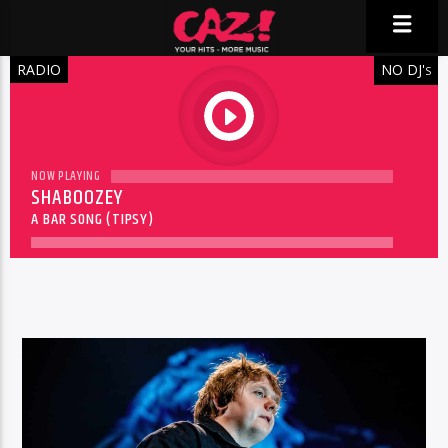
RADIO
NO DJ'
S
play
NOW PLAYING
SHABOOZEY
A BAR SONG (TIPSY)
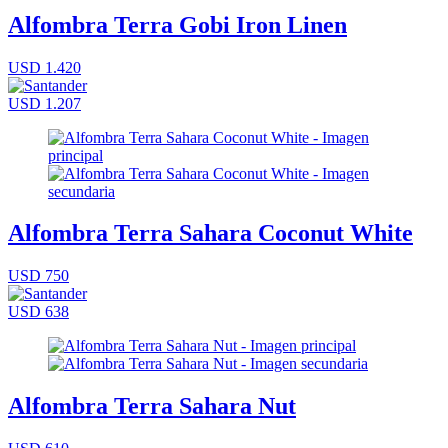
Alfombra Terra Gobi Iron Linen
USD 1.420
USD 1.207
Alfombra Terra Sahara Coconut White
USD 750
USD 638
Alfombra Terra Sahara Nut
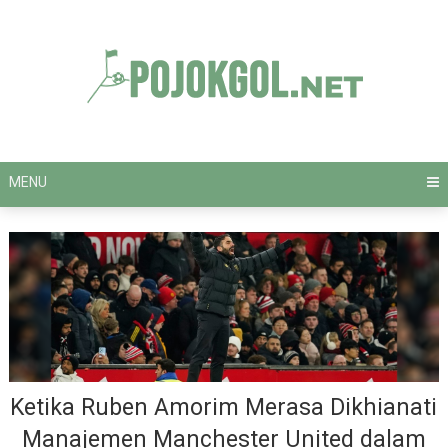
Skip
to
content
MENU
Ketika Ruben Amorim Merasa Dikhianati
Manajemen Manchester United dalam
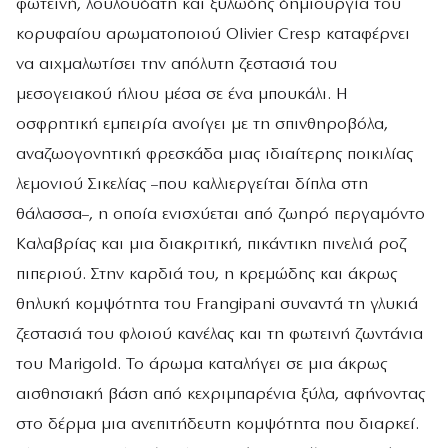
φωτεινή, λουλουδάτη και ξυλώδης δημιουργία του
κορυφαίου αρωματοποιού Olivier Cresp καταφέρνει
να αιχμαλωτίσει την απόλυτη ζεστασιά του
μεσογειακού ήλιου μέσα σε ένα μπουκάλι. Η
οσφρητική εμπειρία ανοίγει με τη σπινθηροβόλα,
αναζωογονητική φρεσκάδα μιας ιδιαίτερης ποικιλίας
λεμονιού Σικελίας –που καλλιεργείται δίπλα στη
θάλασσα–, η οποία ενισχύεται από ζωηρό περγαμόντο
Καλαβρίας και μια διακριτική, πικάντικη πινελιά ροζ
πιπεριού. Στην καρδιά του, η κρεμώδης και άκρως
θηλυκή κομψότητα του Frangipani συναντά τη γλυκιά
ζεστασιά του φλοιού κανέλας και τη φωτεινή ζωντάνια
του Marigold. Το άρωμα καταλήγει σε μια άκρως
αισθησιακή βάση από κεχριμπαρένια ξύλα, αφήνοντας
στο δέρμα μια ανεπιτήδευτη κομψότητα που διαρκεί.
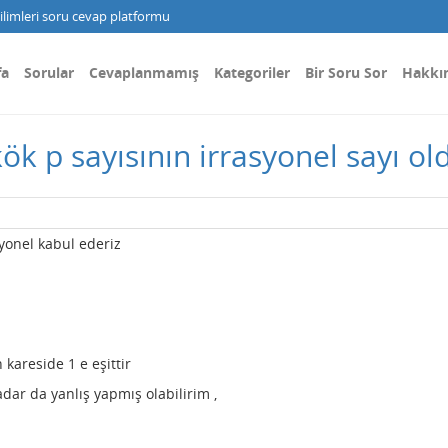
limleri soru cevap platformu
fa
Sorular
Cevaplanmamış
Kategoriler
Bir Soru Sor
Hakkı
ök p sayısının irrasyonel sayı ol
syonel kabul ederiz
n kareside 1 e eşittir
dar da yanlış yapmış olabilirim ,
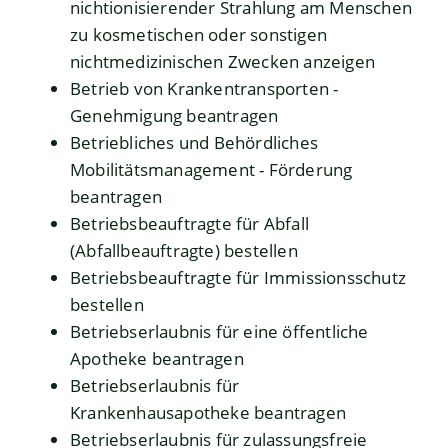
nichtionisierender Strahlung am Menschen
zu kosmetischen oder sonstigen
nichtmedizinischen Zwecken anzeigen
Betrieb von Krankentransporten -
Genehmigung beantragen
Betriebliches und Behördliches
Mobilitätsmanagement - Förderung
beantragen
Betriebsbeauftragte für Abfall
(Abfallbeauftragte) bestellen
Betriebsbeauftragte für Immissionsschutz
bestellen
Betriebserlaubnis für eine öffentliche
Apotheke beantragen
Betriebserlaubnis für
Krankenhausapotheke beantragen
Betriebserlaubnis für zulassungsfreie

******************************

Write out the text of every item above word for word, leaving out the pictures.

RADIO
NO DJ'
S
play
NOW PLAYING
SHABOOZEY
A BAR SONG (TIPSY)
Alfombra Terra Gobi Iron Linen
USD 1.420
USD 1.207
Alfombra Terra Sahara Coconut White
USD 750
USD 638
Alfombra Terra Sahara Nut
Skip
to
content
MENU
Ketika Ruben Amorim Merasa Dikhianati
Manajemen Manchester United dalam
φωτεινή, λουλουδάτη και ξυλώδης δημιουργία του
κορυφαίου αρωματοποιού Olivier Cresp καταφέρνει
να αιχμαλωτίσει την απόλυτη ζεστασιά του
μεσογειακού ήλιου μέσα σε ένα μπουκάλι. Η
οσφρητική εμπειρία ανοίγει με τη σπινθηροβόλα,
αναζωογονητική φρεσκάδα μιας ιδιαίτερης ποικιλίας
λεμονιού Σικελίας –που καλλιεργείται δίπλα στη
θάλασσα–, η οποία ενισχύεται από ζωηρό περγαμόντο
Καλαβρίας και μια διακριτική, πικάντικη πινελιά ροζ
πιπεριού. Στην καρδιά του, η κρεμώδης και άκρως
θηλυκή κομψότητα του Frangipani συναντά τη γλυκιά
ζεστασιά του φλοιού κανέλας και τη φωτεινή ζωντάνια
του Marigold. Το άρωμα καταλήγει σε μια άκρως
αισθησιακή βάση από κεχριμπαρένια ξύλα, αφήνοντας
στο δέρμα μια ανεπιτήδευτη κομψότητα που διαρκεί.
limleri soru cevap platformu
fa
Sorular
Cevaplanmamış
Kategoriler
Bir Soru Sor
Hakkı
ök p sayısının irrasyonel sayı ol
syonel kabul ederiz
n kareside 1 e eşittir
dar da yanlış yapmış olabilirim ,
nichtionisierender Strahlung am Menschen
zu kosmetischen oder sonstigen
nichtmedizinischen Zwecken anzeigen
Betrieb von Krankentransporten -
Genehmigung beantragen
Betriebliches und Behördliches
Mobilitätsmanagement - Förderung
beantragen
Betriebsbeauftragte für Abfall
(Abfallbeauftragte) bestellen
Betriebsbeauftragte für Immissionsschutz
bestellen
Betriebserlaubnis für eine öffentliche
Apotheke beantragen
Betriebserlaubnis für
Krankenhausapotheke beantragen
Betriebserlaubnis für zulassungsfreie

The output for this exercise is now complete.